BOULOGNE is quite different from Dunkerque
and Calais - recommendation in itself. It has long been an important
harbour and claims to be the largest fishing base in Europe. Rising
above the port is an attractive medieval quarter, the ville haute , contained within the old town walls and dominated by a grand, domed cathedral. Below, amid the newer shopping streets of the
ville basse
, are some of the best charcuteries and pâtisseries in the north, along
with an impressive array of fish restaurants. Alone among the northeast
Channel ports, this is a place that might actually tempt you to stay.
The quiet cobbled streets of the ville haute make a pleasant respite from the noise and congestion of the ville basse . Within the walls, the Basilique Notre-Dame (closed for 2hr around
noon,
except during July & Aug) is an odd building - raised in the
nineteenth century by the town's vicar, without any architectural
knowledge or advice - yet it seems to work. In the vast and
labyrinthine crypt (Tues-Sun 2-5pm;
€1.22) you can see frescoed remains of the Romanesque building and
relics of a Roman temple to Diana. In the main part of the church sits
a bizarre white statue of the Virgin and Child on a boat-chariot, drawn
here on its own wheels from Lourdes over the course of six years during a pilgrimage in the 1940s.

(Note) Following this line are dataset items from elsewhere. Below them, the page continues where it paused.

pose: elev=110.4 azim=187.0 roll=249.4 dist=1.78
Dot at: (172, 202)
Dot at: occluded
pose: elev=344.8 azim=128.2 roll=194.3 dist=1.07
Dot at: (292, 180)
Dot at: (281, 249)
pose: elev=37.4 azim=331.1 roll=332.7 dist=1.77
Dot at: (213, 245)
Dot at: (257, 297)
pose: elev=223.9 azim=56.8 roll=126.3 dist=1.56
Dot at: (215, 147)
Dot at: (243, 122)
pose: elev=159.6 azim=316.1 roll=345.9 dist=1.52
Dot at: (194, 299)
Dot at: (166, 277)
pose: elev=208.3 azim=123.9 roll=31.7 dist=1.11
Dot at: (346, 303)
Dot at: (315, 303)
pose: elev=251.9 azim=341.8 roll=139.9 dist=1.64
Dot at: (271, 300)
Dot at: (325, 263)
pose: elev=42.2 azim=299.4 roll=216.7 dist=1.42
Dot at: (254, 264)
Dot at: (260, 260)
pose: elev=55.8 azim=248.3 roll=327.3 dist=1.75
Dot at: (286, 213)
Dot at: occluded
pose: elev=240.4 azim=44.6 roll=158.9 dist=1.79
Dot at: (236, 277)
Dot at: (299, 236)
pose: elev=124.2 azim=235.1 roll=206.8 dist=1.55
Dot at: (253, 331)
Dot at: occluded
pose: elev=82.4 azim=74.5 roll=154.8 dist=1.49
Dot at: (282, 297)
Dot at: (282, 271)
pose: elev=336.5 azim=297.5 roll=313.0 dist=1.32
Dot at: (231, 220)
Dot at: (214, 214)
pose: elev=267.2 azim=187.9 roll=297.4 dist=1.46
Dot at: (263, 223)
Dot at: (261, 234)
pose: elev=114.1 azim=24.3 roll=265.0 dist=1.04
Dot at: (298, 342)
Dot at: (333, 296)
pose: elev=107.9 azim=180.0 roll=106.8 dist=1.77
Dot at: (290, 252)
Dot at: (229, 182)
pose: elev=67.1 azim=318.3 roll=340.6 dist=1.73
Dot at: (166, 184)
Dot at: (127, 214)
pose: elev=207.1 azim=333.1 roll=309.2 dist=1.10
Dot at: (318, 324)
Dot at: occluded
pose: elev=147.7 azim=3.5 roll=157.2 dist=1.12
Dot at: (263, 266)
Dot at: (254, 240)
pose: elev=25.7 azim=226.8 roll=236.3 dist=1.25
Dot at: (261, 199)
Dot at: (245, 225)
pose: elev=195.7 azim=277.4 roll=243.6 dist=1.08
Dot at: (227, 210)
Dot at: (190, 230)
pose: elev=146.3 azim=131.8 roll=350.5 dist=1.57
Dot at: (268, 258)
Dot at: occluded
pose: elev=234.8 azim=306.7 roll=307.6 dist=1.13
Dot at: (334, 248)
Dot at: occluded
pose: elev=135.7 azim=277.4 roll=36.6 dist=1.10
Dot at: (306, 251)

Nearby, the Château Musée (Mon & Wed-Sat
10am-12.30pm & 2-5pm, Sun 10am-12.30pm & 2.30-5.30pm;
€3.05) has Egyptian funerary objects donated by a local-born
Egyptologist and a good collection of Greek pots. Alternatively, you
can climb up the most ancient monument in the old town, the
twelfth-century belfry (Mon-Fri 8am-6pm, Sat 8am-noon; free;
access via the Hôtel de Ville), attached to the Hôtel de Ville, at the
other end of rue de Lille from the Basilique, or stroll round along the
medieval walls , decked out with rosebeds, gravel paths and benches for picnicking, with impressive views over the town and port.
Outside the ville haute the place to head for is the town's smart new aquarium at the Centre National de la Mer, or Nausicaá
, on boulevard Sainte-Beuve (daily: July & Aug 9.30am-8pm; rest of
year 9.30am-6.30pm; closed 3 weeks in Jan; €10.37). Ultraviolet
lighting and New Age music create a suitably weird ambience, while
hammerhead sharks circle overhead and giant conger eels conceal
themselves in rusty pipes - definitely not for piscophobes. There's
plenty of educational stuff, too (in French and English throughout),
and a half-hour film show, though only a passing nod towards
environmental issues.
Three kilometres north of Boulogne on the N1 stands the Colonne de la Grande Armée , where, in 1803, Napoléon is said to have changed his mind about invading
Britain and turned his troops east towards Austria.
The column was originally topped by a bronze figure of Napoléon
symbolically clad in Roman garb - though his head, equally
symbolically, was shot off by the British navy during World War II. It
is now displayed in the Château Musée.